Bergisch Gladbach stärkt Inklusion mit neuem Beirat und Aktionsplan
Der Inklusionsbeirat Bergisch Gladbach hat bedeutende Schritte unternommen, um die Vertretung von Menschen mit Behinderungen in der lokalen Entscheidungsfindung zu stärken. Mit der Wahl einer neuen Vorsitzenden und Stellvertreterin, der Erweiterung des Gremiums sowie der Verabschiedung eines aktualisierten Aktionsplans sollen Inklusion und Teilhabe in der Stadtpolitik und bei kommunalen Dienstleistungen künftig stärker verankert werden.
Der Beirat wuchs von neun auf dreizehn Mitglieder an und spiegelt damit besser die Vielfalt der Stadtbevölkerung wider. Erstmals sind nun auch Menschen mit Lernbehinderungen direkt in der Arbeit des Gremiums vertreten. Zur neuen Vorsitzenden wurde Katharina Kaul gewählt, die das Katholische Jugendwerk vertritt. Als ihre Stellvertreterin fungiert Uta Vossebrecker von der Städtischen Max-Bruch-Musikschule.
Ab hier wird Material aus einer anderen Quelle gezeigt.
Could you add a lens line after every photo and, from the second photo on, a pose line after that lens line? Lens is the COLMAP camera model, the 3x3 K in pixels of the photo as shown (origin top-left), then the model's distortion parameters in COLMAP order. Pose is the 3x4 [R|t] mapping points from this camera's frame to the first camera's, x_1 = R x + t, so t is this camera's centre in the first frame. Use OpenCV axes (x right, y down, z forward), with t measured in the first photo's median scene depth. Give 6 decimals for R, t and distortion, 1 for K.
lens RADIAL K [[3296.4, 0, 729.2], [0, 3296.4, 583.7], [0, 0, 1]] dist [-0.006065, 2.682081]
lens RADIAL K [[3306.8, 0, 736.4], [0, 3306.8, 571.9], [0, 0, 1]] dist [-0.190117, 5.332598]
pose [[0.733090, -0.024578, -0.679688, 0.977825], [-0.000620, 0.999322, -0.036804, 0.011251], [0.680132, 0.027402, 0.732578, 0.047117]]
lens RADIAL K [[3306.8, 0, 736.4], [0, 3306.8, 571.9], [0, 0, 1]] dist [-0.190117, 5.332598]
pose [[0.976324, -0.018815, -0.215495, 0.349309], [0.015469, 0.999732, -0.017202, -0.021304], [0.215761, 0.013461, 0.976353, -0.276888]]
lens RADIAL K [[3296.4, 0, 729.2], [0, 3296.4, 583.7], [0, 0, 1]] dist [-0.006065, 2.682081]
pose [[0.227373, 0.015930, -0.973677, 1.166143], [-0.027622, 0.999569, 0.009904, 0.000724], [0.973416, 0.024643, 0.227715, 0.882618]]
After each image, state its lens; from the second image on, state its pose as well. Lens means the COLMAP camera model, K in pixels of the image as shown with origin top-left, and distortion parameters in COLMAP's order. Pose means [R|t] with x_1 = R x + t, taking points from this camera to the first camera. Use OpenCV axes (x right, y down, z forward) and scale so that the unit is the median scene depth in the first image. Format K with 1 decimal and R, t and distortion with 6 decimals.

Der überarbeitete Aktionsplan Inklusion, der in leichter und verständlicher Sprache verfasst wurde, soll in Kürze dem Ausschuss für Soziales, Wohnen, Digitalisierung und Gesundheit (ASWDG) sowie dem Stadtrat zur finalen Beschlussfassung vorgelegt werden. Um die Perspektiven von Menschen mit Behinderungen stärker in der Politik zu verankern, entsandte der Beirat Vertreter:innen in zentrale Fachausschüsse des Rates. Bürgermeister Marcel Kreutz würdigte das Engagement der Gruppe als "entscheidend für die Zukunft Bergisch Gladbachs".
Seit 2023 zählt der Beirat 20 Mitglieder, von denen etwa die Hälfte selbst eine Behinderung hat. Organisationen wie die Lebenshilfe Bergisch Gladbach, die Behindertenbeauftragte der Stadt und Selbstvertretungsgruppen bleiben zentrale Akteur:innen in seiner Arbeit.
Die Erweiterung des Gremiums und der aktualisierte Aktionsplan markieren einen Wandel hin zu mehr Barrierefreiheit in der kommunalen Verwaltung. Mit klarer Sprache und vielfältigerer Vertretung will der Beirat Inklusion fest in den städtischen Entscheidungsprozessen verankern. Der nächste Schritt ist die Verabschiedung des Plans in den anstehenden Ratssitzungen.